A little sweat and exercise can preserve brain tissue and help prevent Alzheimer’s disease, according to a new Pitt study.
UPMC and the University of California, Los Angeles, co-published research last week in the Journal of Alzheimer’s Disease that claimed exercise can protect against cognitive decline over a five-year period. Delaying dementia onset by five years could cut the prevalence of the disease by nearly half, according to the Alzheimer’s Association.
This is the first study to take all forms of exercise into account rather than prescribed forms, such as the number of blocks walked. The authors converted all of these different activities, including swimming, running and playing various sports like tennis, into a common unit — calories — which they then related to cognitive decline and changes in the size of different brain regions.
The National Institutes of Health estimates that 5.3 million Americans currently have Alzheimer’s disease, and by 2050, the NIH expects that number to nearly triple as the median age increases. There is currently no treatment for Alzheimer’s disease.
The study consisted of 876 participants over the age of 65 drawn from a previous large scale, multi-site study conducted in the 1990s that initially assessed cardiovascular health in seniors. These authors repurposed the data to ask how exercise impacts brain structure and cognitive decline.
From 1998 to 1999, subjects of the earlier study received a structural MRI brain scan and cognitive assessment and recorded time spent exercising. Five years later, 326 participants at the Pittsburgh site followed up with another cognitive assessment.
The researchers found that the more calories a person burned, the larger certain parts of their brains were. They also found a connection between calories burned, brain preservation and cognitive decline over the five-year study.
“The parts of the brain that are affected by exercise are also the ones that can protect you from subsequent decline,” said co-author James Becker, a professor of psychiatry, psychology and neurology at Pitt. “Exercise improves the brain. The brain is what holds off the dementia. And that is new.”
The researchers found that the hippocampus and precuneus were among the brain areas found to be larger in people who burn more calories than those who don’t exercise as much. Both areas help store memories and contain recall functions, which is the most obvious impairment of Alzheimer’s patients.

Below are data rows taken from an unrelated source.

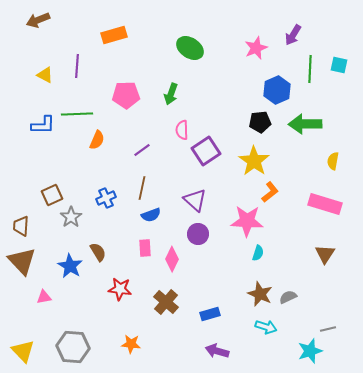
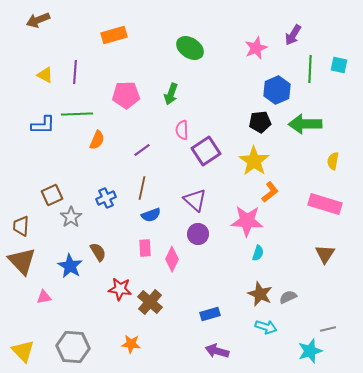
purple line at (77, 66): moved 2 px left, 6 px down
brown cross at (166, 302): moved 16 px left
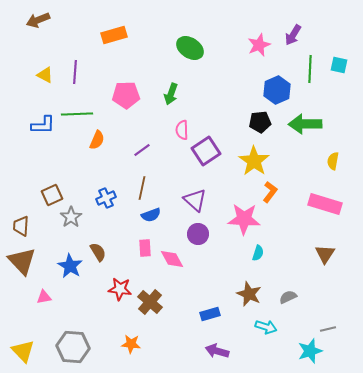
pink star at (256, 48): moved 3 px right, 3 px up
orange L-shape at (270, 192): rotated 15 degrees counterclockwise
pink star at (247, 221): moved 3 px left, 2 px up
pink diamond at (172, 259): rotated 55 degrees counterclockwise
brown star at (260, 294): moved 11 px left
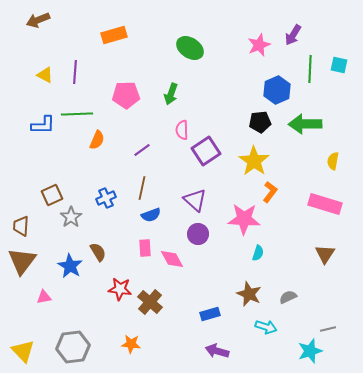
brown triangle at (22, 261): rotated 20 degrees clockwise
gray hexagon at (73, 347): rotated 12 degrees counterclockwise
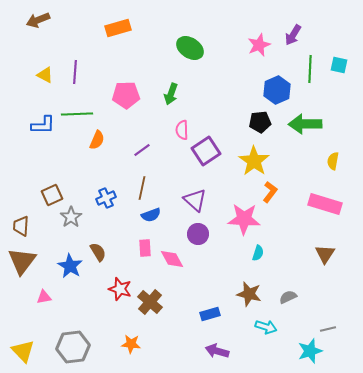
orange rectangle at (114, 35): moved 4 px right, 7 px up
red star at (120, 289): rotated 10 degrees clockwise
brown star at (249, 294): rotated 10 degrees counterclockwise
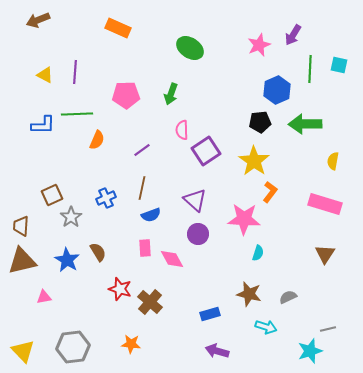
orange rectangle at (118, 28): rotated 40 degrees clockwise
brown triangle at (22, 261): rotated 40 degrees clockwise
blue star at (70, 266): moved 3 px left, 6 px up
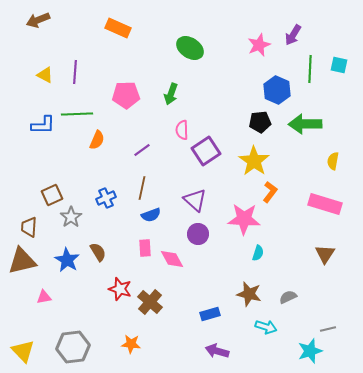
blue hexagon at (277, 90): rotated 12 degrees counterclockwise
brown trapezoid at (21, 226): moved 8 px right, 1 px down
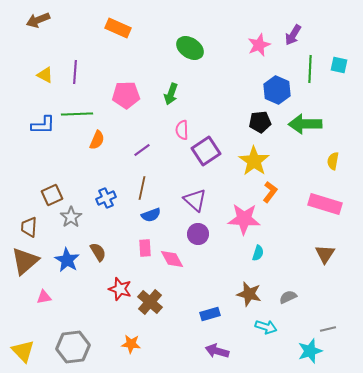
brown triangle at (22, 261): moved 3 px right; rotated 28 degrees counterclockwise
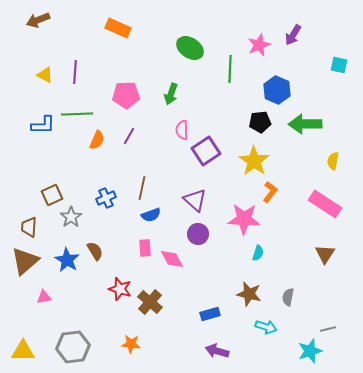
green line at (310, 69): moved 80 px left
purple line at (142, 150): moved 13 px left, 14 px up; rotated 24 degrees counterclockwise
pink rectangle at (325, 204): rotated 16 degrees clockwise
brown semicircle at (98, 252): moved 3 px left, 1 px up
gray semicircle at (288, 297): rotated 54 degrees counterclockwise
yellow triangle at (23, 351): rotated 45 degrees counterclockwise
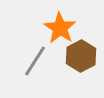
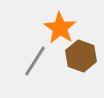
brown hexagon: rotated 12 degrees counterclockwise
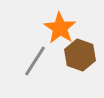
brown hexagon: moved 1 px left, 1 px up
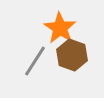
brown hexagon: moved 8 px left
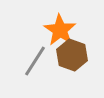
orange star: moved 2 px down
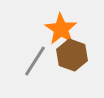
orange star: moved 1 px right, 1 px up
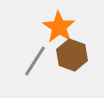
orange star: moved 2 px left, 2 px up
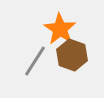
orange star: moved 1 px right, 2 px down
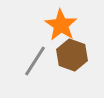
orange star: moved 1 px right, 4 px up
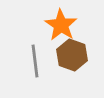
gray line: rotated 40 degrees counterclockwise
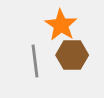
brown hexagon: rotated 20 degrees counterclockwise
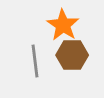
orange star: moved 2 px right
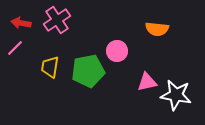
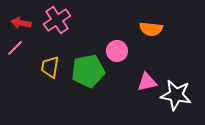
orange semicircle: moved 6 px left
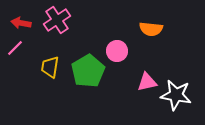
green pentagon: rotated 20 degrees counterclockwise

According to the study, burning calories, regardless of the type of exercise, may reduce the loss of neurons in structures of the brain central to memory, which delays the onset of Alzheimer’s disease.
Seniors see the connection between exercise and cognitive decline firsthand.
“The majority of my friends are [active], and the one or two who aren’t … I can really see the difference,” said Karen Miyares, age 74.
For some seniors, the threat of mental decline drives them to be active.
“I don’t want to get to that point. That’s why I keep moving,” said Florence Williams, age 79.
Miyares and Williams both attend weekly fitness classes at the Stephen Foster Community Center in Lawrenceville. Class offerings include line dancing, tai chi, yoga, aerobics and strengthening. Neither woman pays out of pocket for these classes, thanks to the SilverSneakers program from Medicare, which is an initiative aimed at encouraging seniors to be more active.
“I’ve been doing this for about 20 years, and I think I’ve come across only two or three [people] that ended up having Alzheimer’s,” said Nancy Klinvax, a fitness instructor at SFCC.
Klinvax said this research could motivate seniors to be more active.
“It’s very hard to get across to them … that it’s good to sweat,” Klinvax said.
And the sooner seniors start to sweat, the better, according to lead author Cyrus Raji, a resident in diagnostic radiology at Ronald Reagan UCLA Medical Center.
“No study has shown that exercise can reverse cognitive decline if you already have Alzheimer’s, but the rate of decline is slowed,” Raji said.
Becker said primary care doctors should discuss lifestyle changes with their patients at midlife because it might be too late otherwise. According to Raji, some clinics, such as one at Cornell University, are already starting to use exercise as a way to prevent Alzheimer’s.
To co-author Kirk Erickson, professor of psychology at Pitt, exercise is a fitting prescription.
“I think [exercise] is one of the most promising interventions and treatments that we have right now,” Erickson said, “and one of the only ones available.”